Using the same three step process followed above, we can decide a fit for non-diabetics as well. This is healthy population and previous research suggests that it should follow normal distribution.
# plot
plotdist(fg.nondiabetic, histo = TRUE, demp = TRUE)
# cullen-fry graph
descdist(fg.nondiabetic, discrete = FALSE, boot = 500)
## summary statistics
## ------
## min: 44.4 max: 125
## median: 89
## mean: 90.20758
## estimated sd: 13.74121
## estimated skewness: 0.3198626
## estimated kurtosis: 2.590937
# fit distribution
n.fit_n <- fitdist(fg.nondiabetic, "norm")
plot(n.fit_n)
summary(n.fit_n)
## Fitting of the distribution ' norm ' by maximum likelihood
## Parameters :
## estimate Std.
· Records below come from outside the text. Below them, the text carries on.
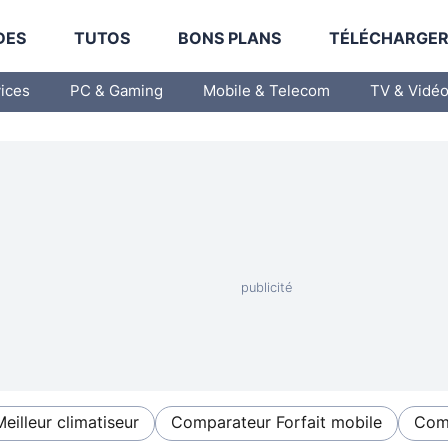
DES
TUTOS
BONS PLANS
TÉLÉCHARGE
vices
PC & Gaming
Mobile & Telecom
TV & Vidé
Meilleur climatiseur
Comparateur Forfait mobile
Comp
Error
## mean 90.20758 0.2185278
## sd 13.73947 0.1545225
## Loglikelihood: -15967 AIC: 31938.01 BIC: 31950.57
## Correlation matrix:
## mean sd
## mean 1 0
## sd 0 1
Thus, the distribution of fasting glucose in healthy population shows a clear fit with normal distribution curve.
So far, I have shown that the two exhaustive subsets of our population have a good fit with lognormal and normal distribution whose paramteres have been computed.
This can be better visualized if we overlay both these distribution on the population histogram.
Time to plot!
ggplot(data = ihw, aes(x = q10j)) +
geom_histogram(aes(y = ..density..), fill = NA, color = 'black', bins = 75) +
geom_density(data = mix, aes(x = diabetes), color = NA, fill = 'red', alpha = 0.3) +
geom_density(data = mix, aes(x = nondiabetes), color = NA, fill = 'blue', alpha = 0.3) +
xlab("Fasting Glucose") +
ggtitle("Mixture Distribution overlay on Glucose Histogram") +
coord_cartesian(xlim = c(50, 300))
## Warning: Removed 754 rows containing non-finite values (stat_bin).